À la fin du duel, une ambivalence palpable imprégnait le regard des joueuses du Paris FC, oscillant entre un accomplissement relatif et une occasion manquée. Lors du deuxième tour de qualification de la Ligue des champions, ces guerrières du ballon rond ont fait match nul contre Wolfsburg, une équipe d’élite européenne. Le stade Charléty a été le témoin de cette bataille où, pendant près de 75 minutes, le rêve d’un exploit sans précédent paraissait à portée de main.

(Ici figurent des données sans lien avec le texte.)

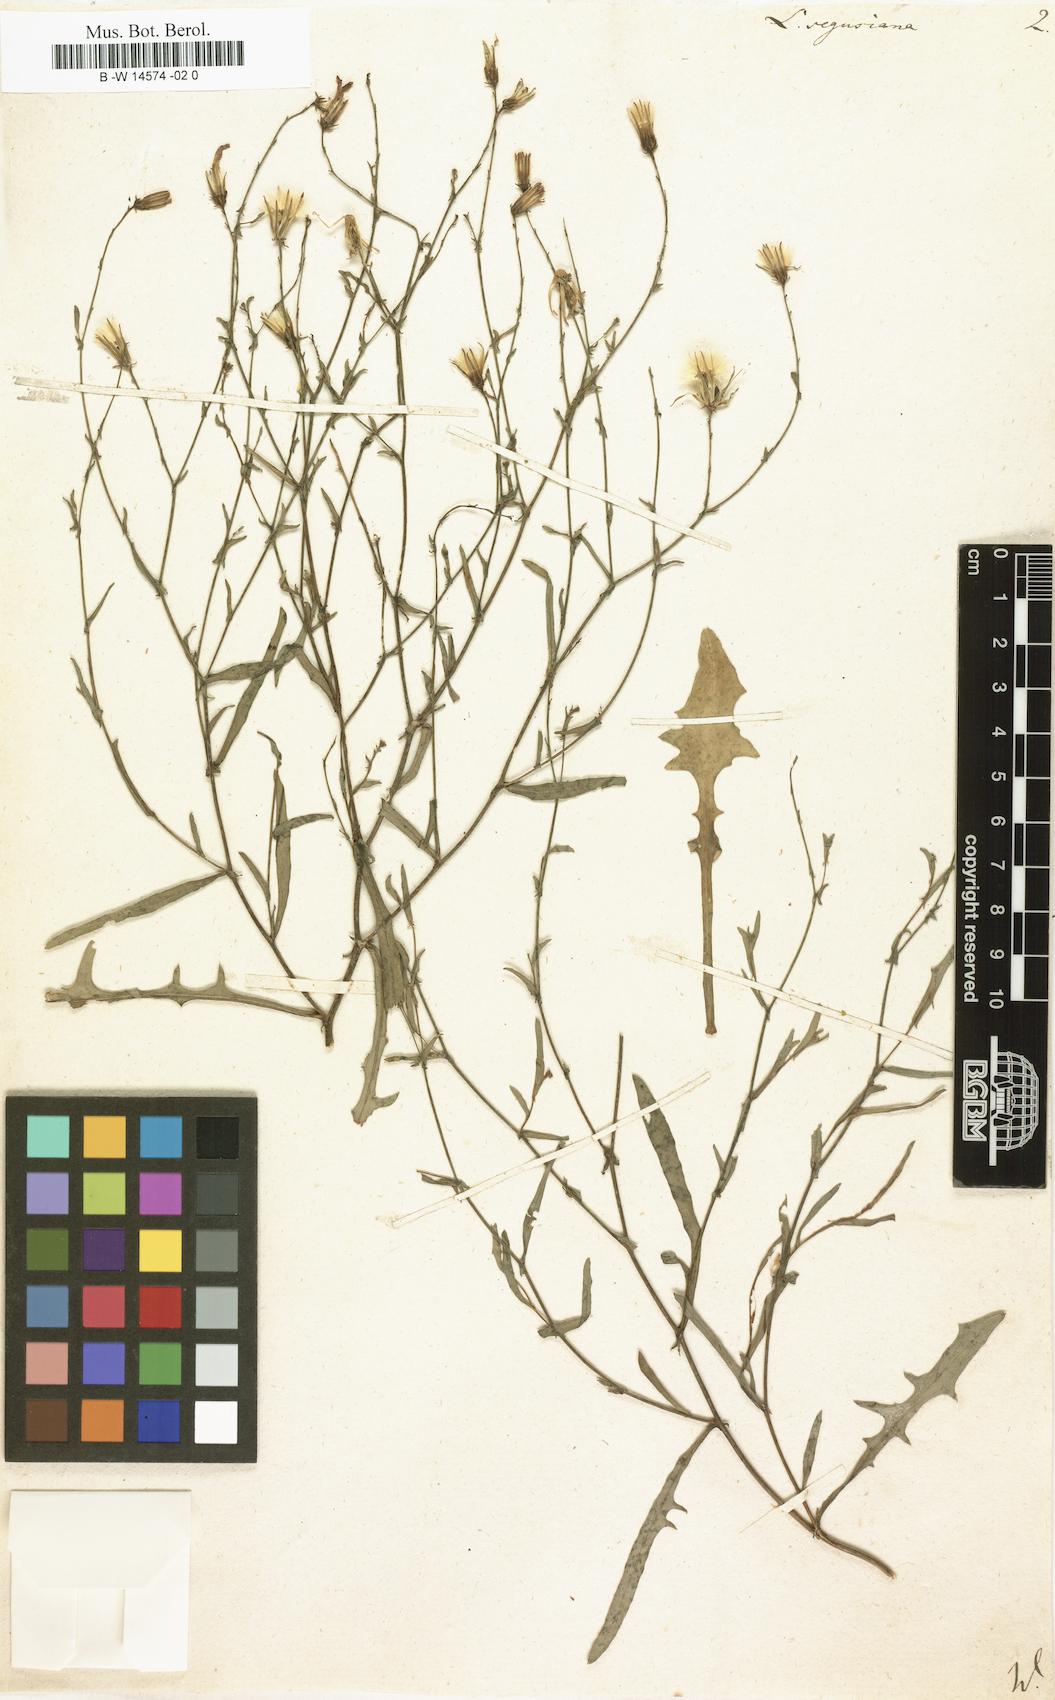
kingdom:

L’équipe parisienne ne s’est pas contentée de la simple survie : elle a déployé un football offensif d’envergure, associé à un mental d’acier. Et ce, même lorsqu’elles étaient dos au mur, surtout dans les phases décisives du match. Une preuve de plus que le club a parcouru un long chemin ces dernières années, incarnant une montée en puissance graduelle et inexorable.
Le travail acharné et les efforts collectifs semblent payer depuis que le Paris FC s’est allié avec Juvisy en 2017. L’ascension est constante, les résultats en championnat le prouvent. Marie-Christine Terroni, présidente de la section féminine, souligne ce parcours comme une validation de l’approche du club en matière de formation, de pérennité et de promotion du football féminin.
Fort de son expérience passée, notamment l’élimination déchirante face à la Roma lors de la saison précédente, le Paris FC a su capitaliser sur ses faiblesses pour les transformer en atouts. Qu’il s’agisse de la logistique des déplacements ou du recrutement, chaque détail a été finement ciselé pour mettre toutes les chances du côté parisien.
Dans les travées du stade Charléty, des figures emblématiques du club, telles que Gaëtane Thiney et Clara Matéo, ont mis en exergue l’importance des nouvelles recrues, dont Julie Dufour, qui semblent s’intégrer comme si elles avaient toujours fait partie de la maison. Ces ajouts à l’effectif étoffent et diversifient l’arsenal du Paris FC, lui offrant ainsi un supplément d’âme et une plus grande profondeur de banc.
La ferveur populaire, un élément non négligeable
Les tribunes du stade Charléty n’ont peut-être pas fait salle comble, mais l’enthousiasme des supporters a néanmoins imprimé son empreinte sur cette rencontre. Pour des occasions d’une telle envergure, le club aspire à un engouement massif. « On souhaite partager ces moments intenses avec le plus grand nombre, » affirmait Clara Matéo en amont du match.
La première résonance de l’hymne de la Ligue des champions féminine dans le stade a provoqué un élan unanime d’applaudissements. Et quand Julie Dufour a marqué le troisième but, son expression jubilatoire semblait encapsuler l’essence même de ce que ce genre de soirée peut représenter. Une semaine plus tard, le sort de l’équipe se décidera en terre allemande.
En dépit de ce résultat encourageant, la qualification demeure encore une montagne à gravir. « Nous avons toutes les cartes en main, » déclarait, optimiste, la capitaine Gaëtane Thiney. Et Marie-Christine Terroni d’ajouter, non sans une pointe d’humour : « Après avoir rencontré un demi-finaliste et un finaliste, il ne nous resterait plus qu’à affronter Barcelone pour boucler la boucle. »
Il est clair que le club est plus proche que jamais de franchir cette barrière symbolique et de s’inviter parmi l’élite du football féminin européen.